The 2023 job market is incredible.

With upwards revisions to March and April, this May jobs report adds 432,000 new jobs to the 2023 total. The average for the first 5 months of 2023 is 314,000 jobs created.

How strong is the rate of 314,000 jobs per month? It is 3.6X what it averaged from 2000 through 2019. A year with a monthly average of 314,000 jobs created would fall into the top 10 for all the years since 1939, when records began.



Four variables make job creation at this rate absurd (in a good way).
1. We began 2023 with 3.4% unemployment - the lowest it had been in 54 years.
2. The Fed has been dramatically raising interest rates. 15 months ago, their overnight rates were 0.05%. That rate is now 5.05% - its highest in 16 years.
3. 10,000 baby boomers are hitting retirement age every single day.
4. 2021 and 2022 rank first and second all-time for job creation. 12 million jobs created in 2 years. That’s absurd and would suggest that the rate of job creation might “correct” to a lower rate.

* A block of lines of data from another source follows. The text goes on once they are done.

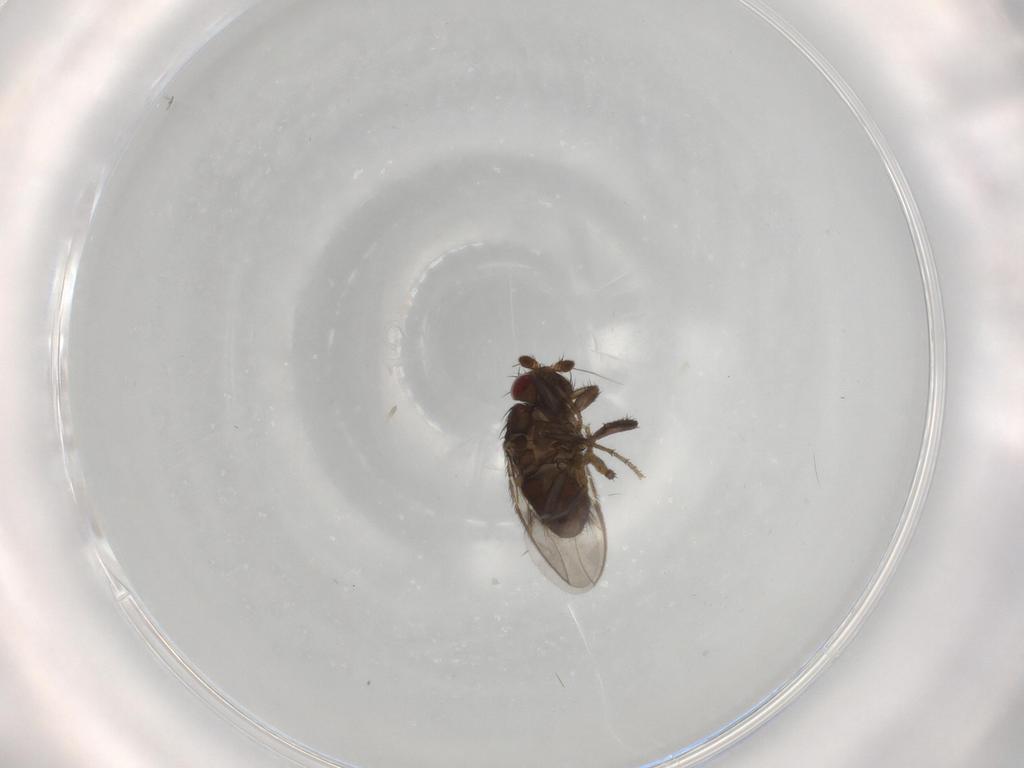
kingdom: Animalia
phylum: Arthropoda
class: Insecta
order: Diptera
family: Sphaeroceridae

Any one of these four variables would be a perfectly plausible explanation for a slow year of job creation in 2023. And yet the economy is creating jobs at a rate that would make headlines and create buzz during FDR, Reagan or Clinton’s presidencies. (FDR – like Biden - had 2 years with a more rapid rate of job creation than 2023. Reagan and Clinton each had only 1.)

Of course, we will find a way to dismiss this and move on to the next bit of handwringing to replace our fretting about the price of eggs. And the memes will be catchy - so much better than - yawn - data.